A workers' rights activist with a will of steel has vowed to keep fighting for what she believes in, despite having faced deportation.
|||Durban - A workers’ rights activist with a will of steel has vowed to keep fighting for what she believes in, despite having faced deportation.
Liv Shange, 32, a member of the Democratic Socialist Movement and the Worker’s Socialist Party (WASP), remains undaunted after being refused entry into the country with her three children, after a holiday in Sweden.
She is convinced that her being barred from the country was related to her involvement in the Marikana strike protests. ANC secretary-general Gwede Mantashe claimed that the Swedes and the Irish “are a force behind the anarchy that is happening in the platinum industry”.

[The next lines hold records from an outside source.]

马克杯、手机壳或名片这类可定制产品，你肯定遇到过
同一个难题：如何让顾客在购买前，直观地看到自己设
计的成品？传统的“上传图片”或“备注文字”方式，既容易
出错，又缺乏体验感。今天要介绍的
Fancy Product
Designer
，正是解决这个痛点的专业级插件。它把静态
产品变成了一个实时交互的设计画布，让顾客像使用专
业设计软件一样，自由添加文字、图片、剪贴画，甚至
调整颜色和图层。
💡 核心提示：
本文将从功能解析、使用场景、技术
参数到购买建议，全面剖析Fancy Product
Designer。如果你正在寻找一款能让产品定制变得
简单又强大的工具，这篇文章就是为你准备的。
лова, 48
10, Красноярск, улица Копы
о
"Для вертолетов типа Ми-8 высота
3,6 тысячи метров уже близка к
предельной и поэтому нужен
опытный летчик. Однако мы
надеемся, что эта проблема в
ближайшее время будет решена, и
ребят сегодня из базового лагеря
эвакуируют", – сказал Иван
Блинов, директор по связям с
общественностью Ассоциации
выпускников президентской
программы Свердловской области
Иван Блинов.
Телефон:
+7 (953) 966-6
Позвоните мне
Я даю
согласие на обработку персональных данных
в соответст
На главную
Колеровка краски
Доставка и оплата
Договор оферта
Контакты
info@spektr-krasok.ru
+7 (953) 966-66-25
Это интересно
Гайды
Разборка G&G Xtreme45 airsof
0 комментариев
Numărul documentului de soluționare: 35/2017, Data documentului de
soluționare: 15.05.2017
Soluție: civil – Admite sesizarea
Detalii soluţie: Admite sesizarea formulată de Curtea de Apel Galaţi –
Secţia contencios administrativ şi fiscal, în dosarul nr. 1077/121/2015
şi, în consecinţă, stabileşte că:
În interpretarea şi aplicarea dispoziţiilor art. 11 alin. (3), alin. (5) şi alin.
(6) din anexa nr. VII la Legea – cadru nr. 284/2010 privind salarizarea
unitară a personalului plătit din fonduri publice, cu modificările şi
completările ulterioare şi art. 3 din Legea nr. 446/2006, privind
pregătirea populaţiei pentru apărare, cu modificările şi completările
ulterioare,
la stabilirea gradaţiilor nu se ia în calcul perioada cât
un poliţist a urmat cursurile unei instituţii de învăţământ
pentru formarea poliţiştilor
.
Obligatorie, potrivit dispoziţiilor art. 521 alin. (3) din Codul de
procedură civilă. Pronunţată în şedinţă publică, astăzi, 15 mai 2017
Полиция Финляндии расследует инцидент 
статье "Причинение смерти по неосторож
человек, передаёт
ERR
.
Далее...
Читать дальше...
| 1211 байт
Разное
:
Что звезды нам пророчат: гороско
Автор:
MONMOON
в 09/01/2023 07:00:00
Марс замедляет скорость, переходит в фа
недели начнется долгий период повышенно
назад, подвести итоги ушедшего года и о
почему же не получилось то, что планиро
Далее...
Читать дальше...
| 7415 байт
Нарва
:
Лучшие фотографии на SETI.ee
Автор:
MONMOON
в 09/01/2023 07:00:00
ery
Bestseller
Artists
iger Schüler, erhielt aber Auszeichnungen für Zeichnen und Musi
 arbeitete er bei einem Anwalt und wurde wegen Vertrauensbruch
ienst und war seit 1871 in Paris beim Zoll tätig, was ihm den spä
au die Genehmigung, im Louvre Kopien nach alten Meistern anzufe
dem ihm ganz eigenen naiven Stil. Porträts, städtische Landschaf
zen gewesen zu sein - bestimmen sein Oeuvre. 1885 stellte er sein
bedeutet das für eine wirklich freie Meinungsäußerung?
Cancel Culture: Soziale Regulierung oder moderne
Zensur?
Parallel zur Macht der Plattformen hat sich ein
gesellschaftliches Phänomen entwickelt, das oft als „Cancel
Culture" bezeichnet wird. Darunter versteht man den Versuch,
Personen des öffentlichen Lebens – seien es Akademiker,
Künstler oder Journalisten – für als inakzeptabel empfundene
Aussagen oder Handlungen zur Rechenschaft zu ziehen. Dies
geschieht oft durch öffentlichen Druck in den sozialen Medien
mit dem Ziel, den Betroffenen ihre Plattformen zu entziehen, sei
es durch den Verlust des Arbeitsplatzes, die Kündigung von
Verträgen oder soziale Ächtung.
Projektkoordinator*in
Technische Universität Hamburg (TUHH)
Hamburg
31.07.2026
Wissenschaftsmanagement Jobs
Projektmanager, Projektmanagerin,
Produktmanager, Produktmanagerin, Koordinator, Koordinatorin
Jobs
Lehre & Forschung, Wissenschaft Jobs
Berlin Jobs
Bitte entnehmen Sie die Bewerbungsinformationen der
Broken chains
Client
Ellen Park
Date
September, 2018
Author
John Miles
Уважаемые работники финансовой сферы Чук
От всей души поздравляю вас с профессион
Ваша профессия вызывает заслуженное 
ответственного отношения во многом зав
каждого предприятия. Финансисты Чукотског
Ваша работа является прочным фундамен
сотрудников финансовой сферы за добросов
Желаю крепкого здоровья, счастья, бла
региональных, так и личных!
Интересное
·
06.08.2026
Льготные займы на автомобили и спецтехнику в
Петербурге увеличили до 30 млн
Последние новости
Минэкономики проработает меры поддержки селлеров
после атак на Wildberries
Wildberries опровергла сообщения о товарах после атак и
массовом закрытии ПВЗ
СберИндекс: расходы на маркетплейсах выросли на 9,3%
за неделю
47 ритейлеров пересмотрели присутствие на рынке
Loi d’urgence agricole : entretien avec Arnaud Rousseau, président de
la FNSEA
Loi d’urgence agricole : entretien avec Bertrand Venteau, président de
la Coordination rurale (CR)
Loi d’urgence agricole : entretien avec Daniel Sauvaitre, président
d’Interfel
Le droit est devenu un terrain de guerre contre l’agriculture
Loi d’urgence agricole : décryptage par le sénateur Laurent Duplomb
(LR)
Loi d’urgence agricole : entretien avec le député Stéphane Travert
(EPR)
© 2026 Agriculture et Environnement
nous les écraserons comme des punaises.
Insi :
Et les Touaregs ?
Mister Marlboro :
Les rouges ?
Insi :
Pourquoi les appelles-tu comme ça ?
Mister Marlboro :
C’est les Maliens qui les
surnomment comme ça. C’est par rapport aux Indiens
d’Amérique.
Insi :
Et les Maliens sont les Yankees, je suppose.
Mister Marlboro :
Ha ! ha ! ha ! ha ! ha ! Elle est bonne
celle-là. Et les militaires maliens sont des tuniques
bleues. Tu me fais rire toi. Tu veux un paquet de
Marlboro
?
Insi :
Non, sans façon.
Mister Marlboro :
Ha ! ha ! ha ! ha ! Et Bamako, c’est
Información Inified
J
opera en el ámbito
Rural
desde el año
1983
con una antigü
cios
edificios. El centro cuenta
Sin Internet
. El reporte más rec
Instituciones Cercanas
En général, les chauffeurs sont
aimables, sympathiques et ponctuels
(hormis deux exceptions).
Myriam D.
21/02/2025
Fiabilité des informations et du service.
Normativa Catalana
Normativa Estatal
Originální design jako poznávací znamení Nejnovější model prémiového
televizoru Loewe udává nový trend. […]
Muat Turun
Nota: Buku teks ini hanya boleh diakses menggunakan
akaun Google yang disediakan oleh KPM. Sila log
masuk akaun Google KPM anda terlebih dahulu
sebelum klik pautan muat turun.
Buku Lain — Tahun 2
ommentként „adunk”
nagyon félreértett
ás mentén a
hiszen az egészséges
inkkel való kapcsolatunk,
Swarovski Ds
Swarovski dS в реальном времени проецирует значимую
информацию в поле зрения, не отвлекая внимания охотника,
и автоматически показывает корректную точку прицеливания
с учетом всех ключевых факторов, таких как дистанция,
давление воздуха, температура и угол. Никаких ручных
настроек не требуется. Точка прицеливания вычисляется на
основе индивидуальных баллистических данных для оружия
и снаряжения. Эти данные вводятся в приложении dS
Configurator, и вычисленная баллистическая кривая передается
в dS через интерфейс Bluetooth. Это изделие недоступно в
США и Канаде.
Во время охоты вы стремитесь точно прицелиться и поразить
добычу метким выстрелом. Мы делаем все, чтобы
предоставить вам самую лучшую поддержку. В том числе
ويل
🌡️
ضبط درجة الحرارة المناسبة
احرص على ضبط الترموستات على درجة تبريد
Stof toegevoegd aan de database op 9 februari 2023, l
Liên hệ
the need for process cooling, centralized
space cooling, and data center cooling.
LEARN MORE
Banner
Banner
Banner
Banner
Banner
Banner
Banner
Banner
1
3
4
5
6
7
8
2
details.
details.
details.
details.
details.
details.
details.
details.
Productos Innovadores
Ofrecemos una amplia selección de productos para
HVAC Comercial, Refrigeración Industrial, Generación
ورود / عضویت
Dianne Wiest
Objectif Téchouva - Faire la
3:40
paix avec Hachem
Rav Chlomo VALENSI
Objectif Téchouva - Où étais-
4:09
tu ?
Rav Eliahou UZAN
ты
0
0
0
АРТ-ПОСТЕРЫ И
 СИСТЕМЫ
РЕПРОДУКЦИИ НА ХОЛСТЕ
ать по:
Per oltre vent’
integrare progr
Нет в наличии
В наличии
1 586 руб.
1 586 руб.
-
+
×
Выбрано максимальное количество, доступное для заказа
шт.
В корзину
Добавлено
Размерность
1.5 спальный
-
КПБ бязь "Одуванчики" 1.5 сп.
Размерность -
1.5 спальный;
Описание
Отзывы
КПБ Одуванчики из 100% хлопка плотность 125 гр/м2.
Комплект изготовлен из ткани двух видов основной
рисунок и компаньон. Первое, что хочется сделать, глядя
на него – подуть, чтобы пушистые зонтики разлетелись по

“I will not be silenced or pacified by intimidation” said Shange.
Swedish-born Shange has strong Durban roots after marrying a Zulu man in 2004 (Xolani Shange) and holding an economic history degree from the University of KwaZulu-Natal.
Shange is in the country on a tourism permit, which grants her a three-month stay. She said despite several attempts to get permanent status, the applications had been rejected, leaving her “in limbo for two years”.
On her return last week, Shange was greeted by an eager crowd, members of which had supported the “Liv Shange Defence Campaign”.
She arrived just in time for her children to get back to school, but said the strain of the past few weeks had taken its toll on them.
“My eldest, who is 14, is aware and has been traumatised at the thought that the government may be contemplating splitting her family,” she said.
Home Affairs spokesman Ronnie Mamoepa, said he was not aware of any prohibition restraining Shange from leaving or entering the country.